Want ik had tot henlieden gezegd: Indien het goed is in uw ogen, brengt mijn loon, en zo niet, laat het na. En zij hebben mijn loon gewogen, dertig zilverlingen.
13 And Jehovah said unto me, Cast it unto the potter, the goodly price that I was prized at by them. And I took the thirty [pieces] of silver, and cast them unto the potter, in the house of Jehovah.
Doch de HEERE zeide tot mij: Werp ze henen voor den pottenbakker: een heerlijken prijs, dien ik waard geacht ben geweest van hen! En ik nam die dertig zilverlingen, en wierp ze in het huis des HEEREN, voor den pottenbakker.
14 Then I cut asunder mine other staff, even Bands, that I might break the brotherhood between Judah and Israel.
Toen verbrak ik mijn tweeden stok, SAMENBINDERS, te niet doende de broederschap tussen Juda en tussen Israel.
15 And Jehovah said unto me, Take unto thee yet again the instruments of a foolish shepherd.
Verder zeide de HEERE tot mij: Neem u nog eens dwazen herders gereedschap.
16 For, lo, I will raise up a shepherd in the land, who will not visit those that are cut off, neither will seek those that are scattered, nor heal that which is broken, nor feed that which is sound; but he will eat the flesh of the fat [sheep], and will tear their hoofs in pieces.
Want ziet, Ik zal een herder verwekken in dit land; dat gereed is om afgesneden te worden, zal hij niet bezoeken; het jonge zal hij niet zoeken, en het verbrokene zal hij niet helen, en het stilstaande zal hij niet dragen; maar het vlees van het vette zal hij eten, en derzelver klauwen zal hij verscheuren.

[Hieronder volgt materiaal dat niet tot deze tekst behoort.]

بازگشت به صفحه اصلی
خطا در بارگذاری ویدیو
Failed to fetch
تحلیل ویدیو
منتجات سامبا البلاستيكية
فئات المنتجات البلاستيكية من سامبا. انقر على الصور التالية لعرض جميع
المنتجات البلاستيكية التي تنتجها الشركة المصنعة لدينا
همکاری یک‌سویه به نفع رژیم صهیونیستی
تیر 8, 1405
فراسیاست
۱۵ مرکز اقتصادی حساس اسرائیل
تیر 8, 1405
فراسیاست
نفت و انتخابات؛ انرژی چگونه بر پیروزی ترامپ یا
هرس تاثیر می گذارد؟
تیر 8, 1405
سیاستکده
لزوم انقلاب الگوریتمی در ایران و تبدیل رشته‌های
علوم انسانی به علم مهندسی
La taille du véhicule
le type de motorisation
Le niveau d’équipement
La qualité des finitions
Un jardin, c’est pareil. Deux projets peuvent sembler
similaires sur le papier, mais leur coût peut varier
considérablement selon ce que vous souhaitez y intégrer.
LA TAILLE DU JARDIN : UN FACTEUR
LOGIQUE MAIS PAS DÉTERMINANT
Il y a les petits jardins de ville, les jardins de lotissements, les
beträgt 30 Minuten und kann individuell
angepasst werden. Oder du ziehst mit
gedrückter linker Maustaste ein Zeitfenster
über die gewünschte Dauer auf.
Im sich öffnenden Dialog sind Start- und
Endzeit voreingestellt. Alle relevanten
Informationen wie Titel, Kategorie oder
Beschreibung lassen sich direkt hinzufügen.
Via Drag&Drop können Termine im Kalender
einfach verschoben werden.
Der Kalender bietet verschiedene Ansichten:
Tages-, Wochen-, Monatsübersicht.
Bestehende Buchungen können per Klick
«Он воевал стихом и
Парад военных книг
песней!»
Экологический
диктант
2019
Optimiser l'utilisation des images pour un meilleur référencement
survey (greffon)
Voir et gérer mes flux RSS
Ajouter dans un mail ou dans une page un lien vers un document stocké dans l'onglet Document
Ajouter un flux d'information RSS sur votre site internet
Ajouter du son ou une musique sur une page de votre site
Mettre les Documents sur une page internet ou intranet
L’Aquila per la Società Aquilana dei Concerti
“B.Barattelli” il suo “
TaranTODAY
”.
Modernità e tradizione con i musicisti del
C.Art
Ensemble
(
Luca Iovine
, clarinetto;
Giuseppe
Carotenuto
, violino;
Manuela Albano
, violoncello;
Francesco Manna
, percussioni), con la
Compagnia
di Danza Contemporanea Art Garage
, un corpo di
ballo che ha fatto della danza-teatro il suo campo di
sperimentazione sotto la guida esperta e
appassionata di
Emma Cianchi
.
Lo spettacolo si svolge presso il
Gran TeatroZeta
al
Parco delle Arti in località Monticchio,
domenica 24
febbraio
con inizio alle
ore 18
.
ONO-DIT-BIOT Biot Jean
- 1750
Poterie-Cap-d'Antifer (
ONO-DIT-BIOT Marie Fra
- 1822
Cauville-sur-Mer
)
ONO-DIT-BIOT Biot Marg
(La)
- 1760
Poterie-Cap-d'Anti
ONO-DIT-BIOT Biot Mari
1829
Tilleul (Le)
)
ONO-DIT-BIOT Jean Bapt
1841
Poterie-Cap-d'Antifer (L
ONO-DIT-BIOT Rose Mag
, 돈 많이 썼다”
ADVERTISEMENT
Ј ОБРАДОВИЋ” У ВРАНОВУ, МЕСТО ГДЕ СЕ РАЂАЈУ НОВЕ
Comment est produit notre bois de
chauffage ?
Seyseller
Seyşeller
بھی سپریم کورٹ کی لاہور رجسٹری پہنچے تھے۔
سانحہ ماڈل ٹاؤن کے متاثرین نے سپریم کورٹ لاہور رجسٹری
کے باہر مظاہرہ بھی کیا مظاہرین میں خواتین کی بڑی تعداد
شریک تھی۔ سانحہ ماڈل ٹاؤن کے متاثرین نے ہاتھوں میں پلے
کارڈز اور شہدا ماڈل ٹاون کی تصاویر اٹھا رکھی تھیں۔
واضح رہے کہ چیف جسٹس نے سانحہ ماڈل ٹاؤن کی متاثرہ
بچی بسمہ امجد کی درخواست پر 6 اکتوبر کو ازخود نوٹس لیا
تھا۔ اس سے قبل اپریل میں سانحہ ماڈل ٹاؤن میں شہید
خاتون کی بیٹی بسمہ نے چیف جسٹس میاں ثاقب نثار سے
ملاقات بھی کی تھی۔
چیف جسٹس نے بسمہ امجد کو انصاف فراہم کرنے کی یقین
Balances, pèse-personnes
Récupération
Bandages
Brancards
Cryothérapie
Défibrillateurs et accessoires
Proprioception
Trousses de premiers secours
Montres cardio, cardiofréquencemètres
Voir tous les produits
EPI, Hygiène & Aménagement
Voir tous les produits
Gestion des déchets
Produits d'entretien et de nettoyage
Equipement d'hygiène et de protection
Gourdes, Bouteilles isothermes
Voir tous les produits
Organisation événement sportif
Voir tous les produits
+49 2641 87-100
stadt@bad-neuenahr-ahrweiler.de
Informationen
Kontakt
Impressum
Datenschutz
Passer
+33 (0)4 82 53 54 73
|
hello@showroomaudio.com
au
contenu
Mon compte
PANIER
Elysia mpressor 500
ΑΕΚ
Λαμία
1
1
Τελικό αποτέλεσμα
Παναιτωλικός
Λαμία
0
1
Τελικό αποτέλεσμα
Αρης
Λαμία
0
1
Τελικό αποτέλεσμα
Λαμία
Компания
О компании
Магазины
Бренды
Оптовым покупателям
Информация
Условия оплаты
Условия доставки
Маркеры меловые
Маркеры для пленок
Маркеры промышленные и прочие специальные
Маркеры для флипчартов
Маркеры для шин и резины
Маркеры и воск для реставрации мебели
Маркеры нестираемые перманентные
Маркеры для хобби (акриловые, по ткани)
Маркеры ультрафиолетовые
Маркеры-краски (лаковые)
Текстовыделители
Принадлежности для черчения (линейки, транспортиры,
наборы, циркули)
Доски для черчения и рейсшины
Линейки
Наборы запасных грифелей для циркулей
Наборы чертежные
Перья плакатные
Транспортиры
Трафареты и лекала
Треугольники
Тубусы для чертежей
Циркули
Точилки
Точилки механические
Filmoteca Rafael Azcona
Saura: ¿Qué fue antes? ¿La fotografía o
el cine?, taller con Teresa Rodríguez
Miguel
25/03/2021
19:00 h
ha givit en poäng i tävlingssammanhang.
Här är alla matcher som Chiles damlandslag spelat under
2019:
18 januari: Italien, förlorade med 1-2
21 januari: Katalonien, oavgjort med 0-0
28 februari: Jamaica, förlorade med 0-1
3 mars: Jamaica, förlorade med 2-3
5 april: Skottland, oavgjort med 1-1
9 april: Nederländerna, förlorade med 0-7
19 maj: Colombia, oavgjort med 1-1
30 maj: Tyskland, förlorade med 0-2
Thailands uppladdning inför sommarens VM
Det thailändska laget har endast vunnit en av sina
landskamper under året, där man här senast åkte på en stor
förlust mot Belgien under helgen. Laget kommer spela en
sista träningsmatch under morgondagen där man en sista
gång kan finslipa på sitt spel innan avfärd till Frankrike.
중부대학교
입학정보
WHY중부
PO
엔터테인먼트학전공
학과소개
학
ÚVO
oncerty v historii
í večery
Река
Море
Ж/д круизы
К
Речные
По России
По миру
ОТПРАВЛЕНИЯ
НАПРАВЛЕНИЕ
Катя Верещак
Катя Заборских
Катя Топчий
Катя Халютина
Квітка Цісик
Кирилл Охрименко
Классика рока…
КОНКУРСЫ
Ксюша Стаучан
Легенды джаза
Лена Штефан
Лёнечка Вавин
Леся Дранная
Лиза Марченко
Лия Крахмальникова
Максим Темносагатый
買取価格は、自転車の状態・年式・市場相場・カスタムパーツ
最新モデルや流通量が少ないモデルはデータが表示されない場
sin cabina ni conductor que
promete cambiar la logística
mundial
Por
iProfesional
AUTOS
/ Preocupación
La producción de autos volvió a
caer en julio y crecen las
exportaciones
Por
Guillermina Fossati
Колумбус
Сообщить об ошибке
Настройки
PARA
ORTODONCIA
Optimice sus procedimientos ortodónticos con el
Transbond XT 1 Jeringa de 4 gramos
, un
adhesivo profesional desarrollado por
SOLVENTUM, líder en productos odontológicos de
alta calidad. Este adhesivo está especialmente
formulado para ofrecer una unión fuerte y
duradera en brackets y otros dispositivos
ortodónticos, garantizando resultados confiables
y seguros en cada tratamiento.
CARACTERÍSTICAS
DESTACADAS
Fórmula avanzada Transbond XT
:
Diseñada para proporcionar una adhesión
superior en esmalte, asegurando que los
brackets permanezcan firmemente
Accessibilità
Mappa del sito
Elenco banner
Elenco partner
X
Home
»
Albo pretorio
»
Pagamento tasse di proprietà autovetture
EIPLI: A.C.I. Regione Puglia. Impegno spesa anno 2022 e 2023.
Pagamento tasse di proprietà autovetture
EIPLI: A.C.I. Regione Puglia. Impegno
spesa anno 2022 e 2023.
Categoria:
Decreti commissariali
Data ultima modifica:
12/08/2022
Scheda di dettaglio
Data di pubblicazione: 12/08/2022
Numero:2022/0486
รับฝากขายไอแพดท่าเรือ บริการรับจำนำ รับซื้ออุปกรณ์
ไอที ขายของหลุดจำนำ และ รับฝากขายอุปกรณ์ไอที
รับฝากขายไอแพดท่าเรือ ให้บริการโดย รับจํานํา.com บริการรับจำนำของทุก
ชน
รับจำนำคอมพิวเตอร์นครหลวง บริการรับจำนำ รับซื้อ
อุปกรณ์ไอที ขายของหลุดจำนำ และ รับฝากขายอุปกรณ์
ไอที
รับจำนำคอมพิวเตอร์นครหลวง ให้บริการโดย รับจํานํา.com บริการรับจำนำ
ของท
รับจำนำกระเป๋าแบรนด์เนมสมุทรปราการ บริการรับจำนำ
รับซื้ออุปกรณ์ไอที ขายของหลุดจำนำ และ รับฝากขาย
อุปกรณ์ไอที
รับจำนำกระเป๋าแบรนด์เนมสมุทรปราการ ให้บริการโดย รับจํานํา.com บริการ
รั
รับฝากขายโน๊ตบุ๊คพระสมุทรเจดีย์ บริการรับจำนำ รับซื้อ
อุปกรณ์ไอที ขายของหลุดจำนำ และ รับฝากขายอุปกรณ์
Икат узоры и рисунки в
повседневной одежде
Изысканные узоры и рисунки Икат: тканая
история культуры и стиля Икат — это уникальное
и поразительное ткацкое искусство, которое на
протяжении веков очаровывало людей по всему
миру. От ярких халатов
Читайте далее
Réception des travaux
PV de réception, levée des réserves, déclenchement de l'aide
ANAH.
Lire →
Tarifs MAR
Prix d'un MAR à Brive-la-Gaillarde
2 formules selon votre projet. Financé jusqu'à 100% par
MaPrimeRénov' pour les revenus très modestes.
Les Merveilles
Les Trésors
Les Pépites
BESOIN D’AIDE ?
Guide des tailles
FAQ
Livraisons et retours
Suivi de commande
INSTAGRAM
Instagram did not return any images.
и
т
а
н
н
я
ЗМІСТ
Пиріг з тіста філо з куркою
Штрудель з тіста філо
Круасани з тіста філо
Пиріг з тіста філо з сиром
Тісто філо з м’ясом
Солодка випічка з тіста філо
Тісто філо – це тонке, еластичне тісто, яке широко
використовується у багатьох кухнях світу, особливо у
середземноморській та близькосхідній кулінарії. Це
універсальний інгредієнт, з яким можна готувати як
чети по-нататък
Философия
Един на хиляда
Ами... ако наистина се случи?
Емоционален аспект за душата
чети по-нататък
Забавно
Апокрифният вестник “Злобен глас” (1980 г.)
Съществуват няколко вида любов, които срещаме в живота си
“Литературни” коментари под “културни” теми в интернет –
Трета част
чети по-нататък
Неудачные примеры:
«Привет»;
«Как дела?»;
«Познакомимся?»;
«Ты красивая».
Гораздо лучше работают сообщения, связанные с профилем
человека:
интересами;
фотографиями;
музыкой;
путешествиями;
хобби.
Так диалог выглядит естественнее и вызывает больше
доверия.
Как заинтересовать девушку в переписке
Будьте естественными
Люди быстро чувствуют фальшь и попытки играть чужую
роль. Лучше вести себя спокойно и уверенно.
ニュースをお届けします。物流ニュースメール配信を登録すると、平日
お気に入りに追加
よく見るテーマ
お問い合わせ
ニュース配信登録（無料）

17 Woe to the worthless shepherd that leaveth the flock! the sword shall be upon his arm, and upon his right eye: his arm shall be clean dried up, and his right eye shall be utterly darkened.
Wee den nietigen herder, den verlater der kudde! Het zwaard zal over zijn arm zijn, en over zijn rechteroog; zijn arm zal ten enenmale verdorren, en zijn rechteroog zal ten enenmale donker worden.